We’re all aware of the “new and improved” marketing philosophy, that justifies price-increases due to the improvements of a new model over the one it replaces, but a recent comparison is showing that improvements shouldn’t automatically mean decreases in affordability.

C4 Chevrolet Corvette

Curb-ramp manufacturer Bridjit Curb Ramps is proving the point with a comparison of the new Corvette with its ancestor from 30 years ago. Naturally, the high-performance coupe has been improved considerably over that time and three generations.

For example, today’s LT1 6.2-litre V-8 has increased just 8.25% in displacement, but horsepower and torque have improved by over 89% and 33%, respectively, to 455 hp and 460 lb-ft. And with those improvements, 0-100 km/h times have dropped 1.5 seconds and quarter mile times by nearly 3 seconds. And despite the larger engine, fuel economy has marginally improved to 14.7 L/100 km in the city and 9.4 on the highway — improvements of 6.7% and 8.7%, respectively.

Part of the credit for the performance improvements goes to the Corvette’s weight-reduction technologies, which has seen weight rise just 33 kg over three decades.

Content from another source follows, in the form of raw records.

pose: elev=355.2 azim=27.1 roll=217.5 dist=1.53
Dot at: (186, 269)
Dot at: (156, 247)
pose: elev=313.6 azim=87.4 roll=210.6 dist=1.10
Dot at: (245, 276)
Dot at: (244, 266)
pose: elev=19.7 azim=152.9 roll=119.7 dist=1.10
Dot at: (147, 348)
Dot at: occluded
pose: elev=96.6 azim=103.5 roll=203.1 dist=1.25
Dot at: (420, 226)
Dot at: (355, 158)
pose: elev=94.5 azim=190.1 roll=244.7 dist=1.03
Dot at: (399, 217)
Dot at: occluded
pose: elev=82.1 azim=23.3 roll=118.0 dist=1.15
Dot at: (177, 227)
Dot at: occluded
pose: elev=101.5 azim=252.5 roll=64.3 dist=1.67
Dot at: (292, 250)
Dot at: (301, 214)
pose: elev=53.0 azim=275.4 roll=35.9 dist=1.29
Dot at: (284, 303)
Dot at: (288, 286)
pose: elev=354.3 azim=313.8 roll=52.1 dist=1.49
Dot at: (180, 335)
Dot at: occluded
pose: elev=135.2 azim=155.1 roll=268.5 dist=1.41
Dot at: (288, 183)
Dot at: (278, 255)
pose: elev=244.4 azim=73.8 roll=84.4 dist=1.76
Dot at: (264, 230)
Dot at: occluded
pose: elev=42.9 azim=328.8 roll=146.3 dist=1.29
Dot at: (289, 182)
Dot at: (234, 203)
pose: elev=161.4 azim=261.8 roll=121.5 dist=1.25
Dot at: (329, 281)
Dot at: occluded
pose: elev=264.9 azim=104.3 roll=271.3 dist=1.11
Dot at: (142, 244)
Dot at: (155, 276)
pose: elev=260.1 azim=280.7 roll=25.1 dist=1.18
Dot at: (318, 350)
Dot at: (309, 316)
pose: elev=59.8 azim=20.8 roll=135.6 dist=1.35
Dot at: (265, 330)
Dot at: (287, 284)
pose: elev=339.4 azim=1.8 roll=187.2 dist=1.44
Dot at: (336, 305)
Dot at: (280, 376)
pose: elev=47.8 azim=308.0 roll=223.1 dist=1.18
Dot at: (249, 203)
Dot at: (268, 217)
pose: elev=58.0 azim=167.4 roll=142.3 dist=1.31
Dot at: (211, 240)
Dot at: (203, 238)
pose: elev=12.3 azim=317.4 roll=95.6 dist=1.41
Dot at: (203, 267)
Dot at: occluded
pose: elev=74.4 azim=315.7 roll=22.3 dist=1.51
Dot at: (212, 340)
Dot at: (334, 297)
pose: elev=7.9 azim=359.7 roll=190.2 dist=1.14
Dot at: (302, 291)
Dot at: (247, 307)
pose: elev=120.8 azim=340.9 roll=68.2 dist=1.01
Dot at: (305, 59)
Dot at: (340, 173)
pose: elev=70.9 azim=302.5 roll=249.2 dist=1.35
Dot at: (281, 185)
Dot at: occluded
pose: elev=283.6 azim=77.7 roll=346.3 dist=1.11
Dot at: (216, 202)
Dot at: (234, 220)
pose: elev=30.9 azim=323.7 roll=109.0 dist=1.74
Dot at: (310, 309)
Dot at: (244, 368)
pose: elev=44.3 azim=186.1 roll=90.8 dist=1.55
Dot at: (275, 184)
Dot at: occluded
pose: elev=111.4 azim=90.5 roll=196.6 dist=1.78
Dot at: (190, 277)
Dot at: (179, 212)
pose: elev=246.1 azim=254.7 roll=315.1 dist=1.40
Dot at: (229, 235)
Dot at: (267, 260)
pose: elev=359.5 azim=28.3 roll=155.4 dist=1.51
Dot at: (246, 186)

“In many ways, the ’87 Corvette was an impressive car,” says John Curry, president of Bridjit Curb Ramps. “The L98 engine was improved with the addition of hydraulic roller lifters that pushed the horsepower to 240 in that model. Thirty years ago, that was exceptional power, but it came at a hefty price.”

With all the improvements, Corvette has practically doubled in base price over three decades (from $27,999 US, to $55,450). However, when adjusted for inflation, the 1987 price would be the equivalent of $61,175.15 today (according to, which means the 2017 price represents a decrease of nearly 10%.

But the one thing that is off importance to Bridjit is that Corvette ground clearance has actually dropped 13 mm, with the body now standing 102 mm off the ground.

“Four inches of ground clearance creates all sorts of problems for Corvette owners, and to be honest a lot of the people that buy our curb ramp are Corvette owners,” concludes Curry. “The ’Vette actually lost a ½ inch of clearance since 1987. I appreciate that the Corvette is a high performance vehicle, but I can’t understand why GM hasn’t increased the car’s ground clearance.”